Meus lugares favoritos: De toda a andança que eu fiz, incluindo o city tour, o lugar que eu mais gostei foi o centrão da cidade, em especial o quadrante da região da esquina da Avenida Callao com a Avenida Corrientes. Ali é o que poderíamos definir como o “fervo” da cultura urbana da cidade. Muitas livrarias, teatros, cafés, restaurantes. Outra ponto que eu gostei muito também é a Avenida de Mayo, desde a Plaza de los Dos Congresos até a Plaza de Mayo, vale a pena andar por ela todinha, observando cada detalhe urbano e humano. O “coração” de Buenos Aires.

Um transporte: Subte

Não dá pra ficar comparando com o metrô de São Paulo, em termos de eficiência (tempo entre os trens) e limpeza, mas o importante é que funciona. A rede é muito boa (comparando inclusive com SP) e deixa você se deslocar fácil pela cidade sem precisar usar muito táxi. Eu, por exemplo, fui da Catedral da cidade até o Jardim Japonês sem precisar pegar um táxi, usando apenas o metrô e meu par de sapatênis.

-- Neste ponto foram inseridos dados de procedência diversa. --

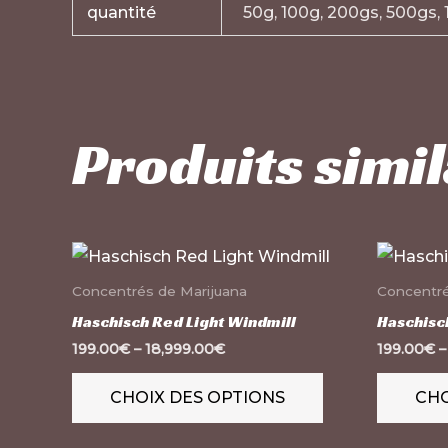
quantité
50g, 100g, 200gs, 500gs, 
Produits simil
Ce
produit
Concentrés de Marijuana
Concentré
a
Haschisch Red Light Windmill
Haschisc
plusieurs
199.00
€
–
18,999.00
€
199.00
€
variations.
CHOIX DES OPTIONS
CHO
Les
options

Um Café: Confiteria London City

Outra dica de uma amiga. Fui em pouquíssimos cafés, devido ao tempo escasso, e ao peso do almoço portenho que me deixava com a barriga cheia por uma boa parte do dia. Mas este é o que eles consideram um clássico portenho, junto com o Café Tortoni (esse não consegui conferir, todas as vezes que passei na frente estava lotado e com uns seguranças brutamontes na porta, achei muito hype). O London City era e é frequentado por muitas personalidades portenhas, jornalistas, escritores, e era o Café favorito do famoso escritor argentino Julio Cortázar. Tem até um “cantinho” dele preservado lá. Fica junto à estação de metrô Perú no cruzamento da Calle Perú (Florida) com Avenida de Mayo. Café e quitutes aprovados.